In April 2024, “mano dura” (iron fist) policies and the military’s role in public security were solidified, and the homicide rates fell. However, this strategy allowed for high-value targeting (HVT), which is the process of using military or police force to capture leaders of gangs, which made violence increase and persist in new areas of Ecuador.

=== International cooperation efforts ===
In 2024, the U.S. Department of Treasury of Foreign Assets Control (OFAC) sanctioned the Choneros and its leader Fito to counteract drug trafficking. In 2025, the US government designated the gang as a foreign terrorist organization.

== Social and economic impact ==

=== Effects on local communities ===
Los Choneros have had major impacts on local communities in Ecuador, killing citizens, public officials, journalists, and negatively impacting local businesses. Overall, the effects of gangs have made safety and security of civilians worsen over time.

Juanita Goebertus, Colombian Congresswoman, said “‘The escalation of violence—and the increase in organized crime in Ecuador jeopardize Ecuadorians’ lives and institutions.”

Three mayors and the director of a prison were killed in 2024, and human rights violations by the military in streets and prisons have resulted from government crackdowns on gangs like the Choneros.

In one documented case by Human Rights Watch, soldiers shot 19 year-old Carlos Javier Vega and injured his cousin Eduardo Velasco, in Guayaquil on February 2, 2024. The army claimed that Vega and Velasco had "attempted to evade a control point by ramming into military personnel" and labeled them as "terrorists." However, interviews conducted by Human Rights Watch with witnesses, relatives, and the victims' lawyers, along with verified videos, photographs, and court records, contradict the army's version of events, including its claim that the young men were affiliated with criminal groups.

Journalists have also faced threats in Ecuador due to gang violence. In 2022, journalist Gerardo Delgado was murdered, a crime revealed to have been orchestrated by drug-trafficking groups. In 2023, nine journalists covering public safety were forced into exile from Ecuador due to threats to their lives.
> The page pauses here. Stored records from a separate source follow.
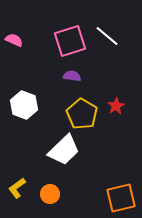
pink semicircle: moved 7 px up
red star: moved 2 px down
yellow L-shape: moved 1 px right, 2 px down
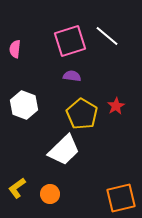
pink semicircle: moved 1 px right, 9 px down; rotated 108 degrees counterclockwise
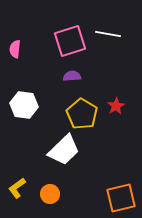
white line: moved 1 px right, 2 px up; rotated 30 degrees counterclockwise
purple semicircle: rotated 12 degrees counterclockwise
white hexagon: rotated 12 degrees counterclockwise
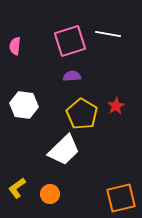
pink semicircle: moved 3 px up
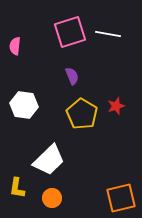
pink square: moved 9 px up
purple semicircle: rotated 72 degrees clockwise
red star: rotated 12 degrees clockwise
white trapezoid: moved 15 px left, 10 px down
yellow L-shape: rotated 45 degrees counterclockwise
orange circle: moved 2 px right, 4 px down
In 2024, another journalist left the country for safety reasons.

In the town of Durán, a key cocaine transshipment hub, turf wars between the Chone Killers (a splinter group of Los Choneros) and the Latin Kings have involved car-bombings targeting public officials. In Manabí, government crackdowns on the Choneros led to the emergence of violent splinter factions, including Los Pepes, a coalition of eight smaller gangs. The ongoing conflict among these groups has resulted in widespread violence against civilians.

In territories controlled by the Choneros, Tiguerones, and Lobos, extortion backed by violence imposes financial burdens on businesses, government institutions, and ordinary citizens. Small and medium-sized enterprises often struggle to meet these demands, sometimes leading to their closure. These “vacunas” (payments required to avoid physical harm or property damage) serve not only as a source of profit but also as a means of governance and control.
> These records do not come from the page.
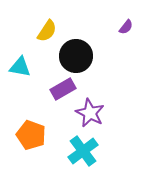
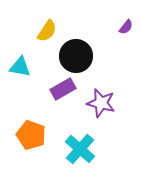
purple star: moved 11 px right, 10 px up; rotated 12 degrees counterclockwise
cyan cross: moved 3 px left, 2 px up; rotated 12 degrees counterclockwise
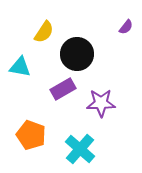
yellow semicircle: moved 3 px left, 1 px down
black circle: moved 1 px right, 2 px up
purple star: rotated 16 degrees counterclockwise
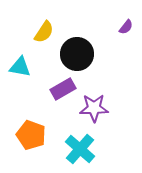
purple star: moved 7 px left, 5 px down
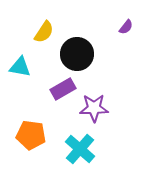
orange pentagon: rotated 12 degrees counterclockwise
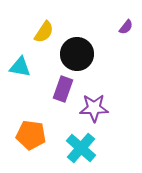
purple rectangle: rotated 40 degrees counterclockwise
cyan cross: moved 1 px right, 1 px up
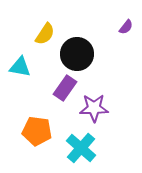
yellow semicircle: moved 1 px right, 2 px down
purple rectangle: moved 2 px right, 1 px up; rotated 15 degrees clockwise
orange pentagon: moved 6 px right, 4 px up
=== Influence on migration and displacement ===
Ecuador’s crime has repercussions for the United States, strengthening dangerous criminal organizations and increasing migration. During his confirmation hearing, Secretary of State Marco Rubio emphasized Ecuador as a key U.S. priority, particularly in tackling security threats.

=== Youth recruitment and social factors contributing to gang membership ===
Youth are often a target for gang recruiting because their innocence is easy to exploit.

Duran community leader Alexandra Saavedra says “Teenagers are easy prey for drug traffickers… If they don't have places to play sports and live in a depressed place, of course they will join a gang… Sometimes a wolf is not bad out of desire, but because it has no options."